I'd be very hesitant to throw out so many of the fundamentals that made America into what it has been for the last couple centuries.

The goal, at least here, is to expect individuals to mostly take care of themselves rather than depending in the state or some other authority to do it for them.

Universal healthcare, guaranteed indefinite severance, universal childcare, etc are completely antithetical to our system. Maybe the majority is ready and willing to throw that old system out, but if so we need to do it by focusing on the fundamentals rather than getting distracted with higher level implementation details.

you mean that system that has created the most wealth inequality in many decades if not ever?

  • Yet people risk their lives to go in illegally. Something doesn't track.

    Its because, inequality is not the problem.

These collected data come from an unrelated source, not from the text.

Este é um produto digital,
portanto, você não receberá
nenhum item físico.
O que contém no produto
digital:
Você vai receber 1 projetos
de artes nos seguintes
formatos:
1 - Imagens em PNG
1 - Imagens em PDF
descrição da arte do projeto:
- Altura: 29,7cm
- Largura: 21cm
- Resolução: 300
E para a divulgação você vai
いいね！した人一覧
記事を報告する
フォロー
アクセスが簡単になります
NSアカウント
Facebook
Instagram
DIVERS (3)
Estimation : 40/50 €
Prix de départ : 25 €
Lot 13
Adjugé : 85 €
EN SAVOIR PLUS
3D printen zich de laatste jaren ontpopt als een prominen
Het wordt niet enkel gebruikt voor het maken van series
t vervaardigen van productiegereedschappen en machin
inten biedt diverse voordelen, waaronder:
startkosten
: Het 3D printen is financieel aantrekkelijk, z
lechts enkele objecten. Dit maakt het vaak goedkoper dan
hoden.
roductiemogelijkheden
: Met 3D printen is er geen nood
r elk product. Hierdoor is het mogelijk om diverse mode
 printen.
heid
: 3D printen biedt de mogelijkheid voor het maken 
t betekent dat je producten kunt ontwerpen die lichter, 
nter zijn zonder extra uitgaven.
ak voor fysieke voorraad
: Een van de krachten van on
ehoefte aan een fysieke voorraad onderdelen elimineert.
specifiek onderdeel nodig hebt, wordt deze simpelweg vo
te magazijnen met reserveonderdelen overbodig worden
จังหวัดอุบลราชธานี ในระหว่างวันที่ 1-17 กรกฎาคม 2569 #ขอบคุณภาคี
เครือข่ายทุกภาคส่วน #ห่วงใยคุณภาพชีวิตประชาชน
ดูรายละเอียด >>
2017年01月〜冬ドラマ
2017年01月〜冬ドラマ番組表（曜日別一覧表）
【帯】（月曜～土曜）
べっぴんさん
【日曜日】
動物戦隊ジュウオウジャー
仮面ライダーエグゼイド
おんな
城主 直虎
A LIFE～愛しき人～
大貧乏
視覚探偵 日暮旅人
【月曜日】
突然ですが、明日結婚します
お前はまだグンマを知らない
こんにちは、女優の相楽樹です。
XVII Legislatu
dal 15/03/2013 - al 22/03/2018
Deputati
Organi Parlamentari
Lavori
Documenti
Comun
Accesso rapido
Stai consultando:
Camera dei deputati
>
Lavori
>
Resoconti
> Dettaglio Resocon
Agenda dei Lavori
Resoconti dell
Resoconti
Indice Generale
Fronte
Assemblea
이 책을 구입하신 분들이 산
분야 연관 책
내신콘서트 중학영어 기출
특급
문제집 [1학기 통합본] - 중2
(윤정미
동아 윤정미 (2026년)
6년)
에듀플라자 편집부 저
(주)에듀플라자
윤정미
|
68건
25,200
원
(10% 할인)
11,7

    The problem is the ability to move between income levels. That coefficient used to the highest in the US. Rich people could and did go poor. Poor people could be rich.

    That index was always the highest by far in the US, but now its decreasing. That's the real issue.

    • It can be simultaneously true that the US has a serious wealth inequality problem (and other serious problems), and that other countries have problems far more severe, causing people to want to relocate to the US.

    • i recommend investigating what the root causes are for most the undocumented immigrants coming into the US and why their countries are destabilized (hint: the cause rhymes with Shamerica)

  • Empires often create increasing wealth inequality as they begin to fail, that's not unique to the US.

> Universal healthcare, guaranteed indefinite severance, universal childcare, etc are completely antithetical to our system.

I don't see how that follows. How is your system that different from e.g. the UK, which manages to have all of those things (severance is not indefinite and is unemployment).

  • Unless I'm drastically misinformed, the UK is dealing with a mountain of issues including immigration, economic problems, and quality of the healthcare being provided.

    • First of all, are those problems you would say do not exist in the US?

      And if that's the case, I'd disagree. But would any of those problems be somehow explained by the differences between the British and American systems? Especially when countries with very different systems (like all of continental Western Europe), and the US, have then too.